Friday, October 5, 2012

A Week of Lessons


This past week has been full of learning opportunities, and I’m not sure I appreciate the lessons I’m learning.

My Facebook experiment has been a challenge. I find myself mindlessly navigating to the Facebook home page a few times a day or checking the Facebook app on my smartphone, which underscores that deactivating my account was a good idea. I hadn’t realized how often I would take “just a quick peek” at it, which usually turned into several minutes of reading posts and commenting. I haven’t seen indications that my productivity has increased yet, but I hope I will soon.

This week has also reminded me of some less-than-desirable personality traits. I’m the kind of person that likes to be in control of a situation, and I also usually plan for contingencies. The events of this past week have reminded me that I can’t always fix everything and my attempts at planning don’t always work.

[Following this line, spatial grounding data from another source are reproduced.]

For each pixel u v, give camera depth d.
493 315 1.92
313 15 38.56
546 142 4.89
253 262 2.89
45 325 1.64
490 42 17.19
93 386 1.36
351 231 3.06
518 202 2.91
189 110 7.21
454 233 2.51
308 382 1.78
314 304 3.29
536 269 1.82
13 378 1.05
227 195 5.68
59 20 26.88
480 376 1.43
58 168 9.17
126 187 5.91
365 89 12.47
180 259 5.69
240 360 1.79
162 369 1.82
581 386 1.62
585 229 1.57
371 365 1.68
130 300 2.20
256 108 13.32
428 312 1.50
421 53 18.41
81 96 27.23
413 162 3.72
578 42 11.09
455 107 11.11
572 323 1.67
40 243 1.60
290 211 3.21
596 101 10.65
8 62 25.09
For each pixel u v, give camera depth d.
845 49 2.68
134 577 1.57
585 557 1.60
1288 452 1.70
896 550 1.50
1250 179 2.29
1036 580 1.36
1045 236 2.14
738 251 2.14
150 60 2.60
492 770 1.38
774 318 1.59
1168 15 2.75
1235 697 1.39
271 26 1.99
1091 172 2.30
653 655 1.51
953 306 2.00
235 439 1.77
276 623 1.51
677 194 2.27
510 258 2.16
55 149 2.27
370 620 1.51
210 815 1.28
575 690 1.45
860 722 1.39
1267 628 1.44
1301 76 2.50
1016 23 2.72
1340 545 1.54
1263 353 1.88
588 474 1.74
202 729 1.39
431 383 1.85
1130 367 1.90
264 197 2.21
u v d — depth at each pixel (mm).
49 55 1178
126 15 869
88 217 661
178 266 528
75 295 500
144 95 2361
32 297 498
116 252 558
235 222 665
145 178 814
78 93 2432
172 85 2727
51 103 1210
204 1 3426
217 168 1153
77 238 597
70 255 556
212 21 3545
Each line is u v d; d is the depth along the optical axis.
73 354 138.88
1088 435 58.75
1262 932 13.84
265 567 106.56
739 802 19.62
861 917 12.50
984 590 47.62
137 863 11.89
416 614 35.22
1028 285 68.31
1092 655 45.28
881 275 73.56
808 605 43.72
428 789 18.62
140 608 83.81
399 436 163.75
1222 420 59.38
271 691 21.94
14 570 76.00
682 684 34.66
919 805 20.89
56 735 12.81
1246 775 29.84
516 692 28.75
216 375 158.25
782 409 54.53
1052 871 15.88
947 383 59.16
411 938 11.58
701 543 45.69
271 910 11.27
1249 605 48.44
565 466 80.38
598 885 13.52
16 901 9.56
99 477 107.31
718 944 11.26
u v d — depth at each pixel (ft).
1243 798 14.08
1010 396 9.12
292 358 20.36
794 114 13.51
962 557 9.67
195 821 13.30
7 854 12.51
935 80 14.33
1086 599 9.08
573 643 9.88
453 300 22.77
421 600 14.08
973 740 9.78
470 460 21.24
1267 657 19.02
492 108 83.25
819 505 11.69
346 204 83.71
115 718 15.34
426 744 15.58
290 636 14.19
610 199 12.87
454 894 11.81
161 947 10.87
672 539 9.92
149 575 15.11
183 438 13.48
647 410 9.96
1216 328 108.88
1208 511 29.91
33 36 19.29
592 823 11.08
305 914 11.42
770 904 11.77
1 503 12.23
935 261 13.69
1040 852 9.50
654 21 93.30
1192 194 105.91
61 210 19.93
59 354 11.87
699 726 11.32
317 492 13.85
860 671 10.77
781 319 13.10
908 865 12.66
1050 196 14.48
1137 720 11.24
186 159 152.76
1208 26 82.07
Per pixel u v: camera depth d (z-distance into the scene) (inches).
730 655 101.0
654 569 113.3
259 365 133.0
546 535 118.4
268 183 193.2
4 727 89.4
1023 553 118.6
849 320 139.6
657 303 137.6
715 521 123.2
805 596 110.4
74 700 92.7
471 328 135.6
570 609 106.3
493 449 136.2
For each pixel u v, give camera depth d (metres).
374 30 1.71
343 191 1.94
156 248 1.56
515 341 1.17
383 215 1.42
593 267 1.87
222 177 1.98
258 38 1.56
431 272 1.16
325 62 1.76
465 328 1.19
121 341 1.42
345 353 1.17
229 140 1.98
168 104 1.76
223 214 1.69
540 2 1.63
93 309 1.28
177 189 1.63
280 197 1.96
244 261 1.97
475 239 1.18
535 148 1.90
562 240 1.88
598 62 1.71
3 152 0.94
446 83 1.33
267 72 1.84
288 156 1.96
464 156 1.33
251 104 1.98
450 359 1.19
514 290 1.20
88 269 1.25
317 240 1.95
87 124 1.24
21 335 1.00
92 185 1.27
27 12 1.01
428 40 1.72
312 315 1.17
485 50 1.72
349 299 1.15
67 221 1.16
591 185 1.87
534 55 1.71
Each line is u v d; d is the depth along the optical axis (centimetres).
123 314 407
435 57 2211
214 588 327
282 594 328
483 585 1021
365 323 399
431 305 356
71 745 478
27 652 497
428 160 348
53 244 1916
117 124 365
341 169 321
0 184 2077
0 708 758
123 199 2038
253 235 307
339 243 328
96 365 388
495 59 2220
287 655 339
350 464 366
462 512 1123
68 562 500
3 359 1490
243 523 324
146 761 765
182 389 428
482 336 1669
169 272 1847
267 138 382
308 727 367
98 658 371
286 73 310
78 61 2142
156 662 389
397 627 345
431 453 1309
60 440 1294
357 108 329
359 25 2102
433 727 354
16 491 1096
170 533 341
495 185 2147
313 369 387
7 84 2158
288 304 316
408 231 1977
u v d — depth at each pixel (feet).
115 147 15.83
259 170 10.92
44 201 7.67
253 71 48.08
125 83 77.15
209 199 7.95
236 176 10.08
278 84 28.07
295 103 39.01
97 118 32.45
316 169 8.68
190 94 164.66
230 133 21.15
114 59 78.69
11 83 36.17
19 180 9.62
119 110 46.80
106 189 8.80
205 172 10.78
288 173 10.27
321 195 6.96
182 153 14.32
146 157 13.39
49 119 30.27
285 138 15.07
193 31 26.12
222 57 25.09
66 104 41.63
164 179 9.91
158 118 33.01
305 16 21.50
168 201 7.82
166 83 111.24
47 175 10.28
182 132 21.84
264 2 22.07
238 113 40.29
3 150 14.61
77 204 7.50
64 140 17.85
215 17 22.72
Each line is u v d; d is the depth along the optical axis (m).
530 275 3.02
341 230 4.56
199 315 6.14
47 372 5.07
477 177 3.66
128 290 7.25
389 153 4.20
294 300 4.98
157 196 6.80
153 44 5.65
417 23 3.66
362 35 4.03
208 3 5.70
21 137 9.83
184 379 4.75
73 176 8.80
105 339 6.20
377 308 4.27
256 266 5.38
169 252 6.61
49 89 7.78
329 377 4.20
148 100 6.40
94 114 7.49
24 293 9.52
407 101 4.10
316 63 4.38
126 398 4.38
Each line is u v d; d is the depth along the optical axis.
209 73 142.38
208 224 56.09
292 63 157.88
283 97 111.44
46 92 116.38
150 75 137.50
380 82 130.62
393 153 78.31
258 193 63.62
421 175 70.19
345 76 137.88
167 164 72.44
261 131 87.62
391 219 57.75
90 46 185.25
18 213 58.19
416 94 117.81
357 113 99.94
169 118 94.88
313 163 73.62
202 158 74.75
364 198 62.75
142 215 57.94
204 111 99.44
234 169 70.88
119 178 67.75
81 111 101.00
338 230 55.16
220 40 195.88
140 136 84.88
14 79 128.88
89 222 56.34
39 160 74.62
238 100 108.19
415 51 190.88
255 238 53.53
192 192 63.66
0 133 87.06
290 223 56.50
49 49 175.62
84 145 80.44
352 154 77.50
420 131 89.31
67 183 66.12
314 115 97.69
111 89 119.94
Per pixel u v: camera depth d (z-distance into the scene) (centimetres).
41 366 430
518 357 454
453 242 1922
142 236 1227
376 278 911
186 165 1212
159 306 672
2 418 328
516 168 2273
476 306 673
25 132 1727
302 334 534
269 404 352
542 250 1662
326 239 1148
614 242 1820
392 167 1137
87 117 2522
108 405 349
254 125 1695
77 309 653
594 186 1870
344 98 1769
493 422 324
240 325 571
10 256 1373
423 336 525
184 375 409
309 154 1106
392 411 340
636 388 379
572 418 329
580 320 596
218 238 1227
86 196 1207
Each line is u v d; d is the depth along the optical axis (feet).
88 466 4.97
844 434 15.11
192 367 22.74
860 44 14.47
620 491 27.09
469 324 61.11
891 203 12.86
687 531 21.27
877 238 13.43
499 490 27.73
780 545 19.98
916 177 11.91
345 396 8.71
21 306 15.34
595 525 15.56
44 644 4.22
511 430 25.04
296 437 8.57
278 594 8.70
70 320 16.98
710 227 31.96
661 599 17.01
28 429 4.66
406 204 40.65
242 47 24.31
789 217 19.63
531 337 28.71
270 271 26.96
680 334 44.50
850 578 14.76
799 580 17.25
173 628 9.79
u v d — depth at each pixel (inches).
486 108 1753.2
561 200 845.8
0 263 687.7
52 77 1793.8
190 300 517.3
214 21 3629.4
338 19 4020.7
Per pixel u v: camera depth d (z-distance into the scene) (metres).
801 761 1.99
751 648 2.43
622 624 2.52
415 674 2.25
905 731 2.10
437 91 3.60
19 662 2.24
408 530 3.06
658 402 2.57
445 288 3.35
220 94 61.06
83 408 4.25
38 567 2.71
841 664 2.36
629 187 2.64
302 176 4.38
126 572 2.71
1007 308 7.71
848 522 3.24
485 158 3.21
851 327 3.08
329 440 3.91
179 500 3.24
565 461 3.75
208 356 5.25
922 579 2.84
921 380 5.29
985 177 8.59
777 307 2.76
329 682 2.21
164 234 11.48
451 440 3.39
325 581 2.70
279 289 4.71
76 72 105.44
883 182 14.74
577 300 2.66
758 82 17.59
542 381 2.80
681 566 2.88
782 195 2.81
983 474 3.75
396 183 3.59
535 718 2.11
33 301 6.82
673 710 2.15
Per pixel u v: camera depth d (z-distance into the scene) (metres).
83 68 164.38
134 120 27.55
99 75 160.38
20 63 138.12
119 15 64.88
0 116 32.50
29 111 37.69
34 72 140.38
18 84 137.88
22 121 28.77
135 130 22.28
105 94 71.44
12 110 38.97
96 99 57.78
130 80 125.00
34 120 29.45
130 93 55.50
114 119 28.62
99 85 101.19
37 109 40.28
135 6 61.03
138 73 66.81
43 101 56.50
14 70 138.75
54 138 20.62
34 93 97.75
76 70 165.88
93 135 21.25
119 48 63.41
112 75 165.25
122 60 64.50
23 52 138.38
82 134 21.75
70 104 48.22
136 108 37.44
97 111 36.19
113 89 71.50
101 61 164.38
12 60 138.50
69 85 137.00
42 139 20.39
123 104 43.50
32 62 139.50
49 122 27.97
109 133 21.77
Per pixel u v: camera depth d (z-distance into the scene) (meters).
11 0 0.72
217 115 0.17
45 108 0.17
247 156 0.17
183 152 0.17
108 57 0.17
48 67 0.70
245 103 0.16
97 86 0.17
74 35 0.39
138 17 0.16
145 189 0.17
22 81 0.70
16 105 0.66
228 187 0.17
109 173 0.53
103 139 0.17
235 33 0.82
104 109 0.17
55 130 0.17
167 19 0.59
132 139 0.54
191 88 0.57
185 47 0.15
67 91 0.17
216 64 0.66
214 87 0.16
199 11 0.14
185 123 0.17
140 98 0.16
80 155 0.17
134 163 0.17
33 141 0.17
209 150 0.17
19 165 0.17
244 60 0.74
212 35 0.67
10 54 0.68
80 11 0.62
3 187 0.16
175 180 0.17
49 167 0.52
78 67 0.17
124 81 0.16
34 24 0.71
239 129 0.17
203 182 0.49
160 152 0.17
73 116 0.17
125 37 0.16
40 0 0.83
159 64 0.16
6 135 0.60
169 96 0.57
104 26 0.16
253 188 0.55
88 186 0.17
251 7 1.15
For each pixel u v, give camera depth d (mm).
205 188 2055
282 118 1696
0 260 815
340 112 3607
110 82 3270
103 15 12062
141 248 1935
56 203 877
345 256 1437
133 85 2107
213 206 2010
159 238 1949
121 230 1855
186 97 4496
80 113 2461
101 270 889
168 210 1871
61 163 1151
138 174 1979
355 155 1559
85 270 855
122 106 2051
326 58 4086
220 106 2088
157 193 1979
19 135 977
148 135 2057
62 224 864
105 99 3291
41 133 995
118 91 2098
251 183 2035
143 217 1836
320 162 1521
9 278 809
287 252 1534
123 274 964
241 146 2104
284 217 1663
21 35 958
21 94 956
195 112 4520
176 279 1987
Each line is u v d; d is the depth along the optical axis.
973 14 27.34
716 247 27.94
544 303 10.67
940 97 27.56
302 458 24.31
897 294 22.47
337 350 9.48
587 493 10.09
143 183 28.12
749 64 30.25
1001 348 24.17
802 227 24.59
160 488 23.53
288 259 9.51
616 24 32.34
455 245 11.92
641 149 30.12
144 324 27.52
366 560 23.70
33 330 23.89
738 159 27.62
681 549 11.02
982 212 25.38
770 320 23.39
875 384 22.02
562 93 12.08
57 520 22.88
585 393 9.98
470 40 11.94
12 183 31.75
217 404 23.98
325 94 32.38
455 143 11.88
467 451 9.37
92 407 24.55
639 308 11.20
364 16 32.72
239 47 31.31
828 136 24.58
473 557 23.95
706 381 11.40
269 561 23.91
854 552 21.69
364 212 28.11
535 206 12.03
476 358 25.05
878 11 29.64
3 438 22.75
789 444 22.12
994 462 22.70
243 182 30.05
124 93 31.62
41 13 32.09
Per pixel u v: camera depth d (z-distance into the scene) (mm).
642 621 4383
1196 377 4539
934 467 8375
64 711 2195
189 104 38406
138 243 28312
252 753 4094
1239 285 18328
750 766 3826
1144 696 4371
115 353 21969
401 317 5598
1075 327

One example of this affects one of my relatives. Last week, I learned that this person is going through a tough time with a personal relationship. As much as I want to swoop in and fix the situation, this week has reminded me that I simply can’t do that. The feeling of powerlessness that accompanied that realization really bothered me, because it reminds me that I need to stop trying to control everything.

In case I hadn’t learned my lesson the first time, I also learned that a close friend is struggling with a relationship issue too. Again, I can’t really do anything to help the situation, other than give these people my love and support. That’s not easy to do since we live in different states. But even if I were nearer to them, I couldn’t fix either situation. And, it’s not my place to try. But, my impulse to take charge and fix the issues keeps nudging me toward intervening.

And, in case I hadn’t gotten the message the first two times, I received a reinforced version of that message again yesterday. Another close friend, who is in the U.S. on a work visa, works for a company that is going through a restructuring. Several people have been laid off, and this friend is worried because losing the job would mean leaving the U.S. after over a decade of being here and attempting to get green card status. If that happens, my friend has only ten days to leave the country. Again, there’s nothing I can do, but I sure want to try.

The autumn change usually prompts me to some introspection, and I certainly have a lot to think about.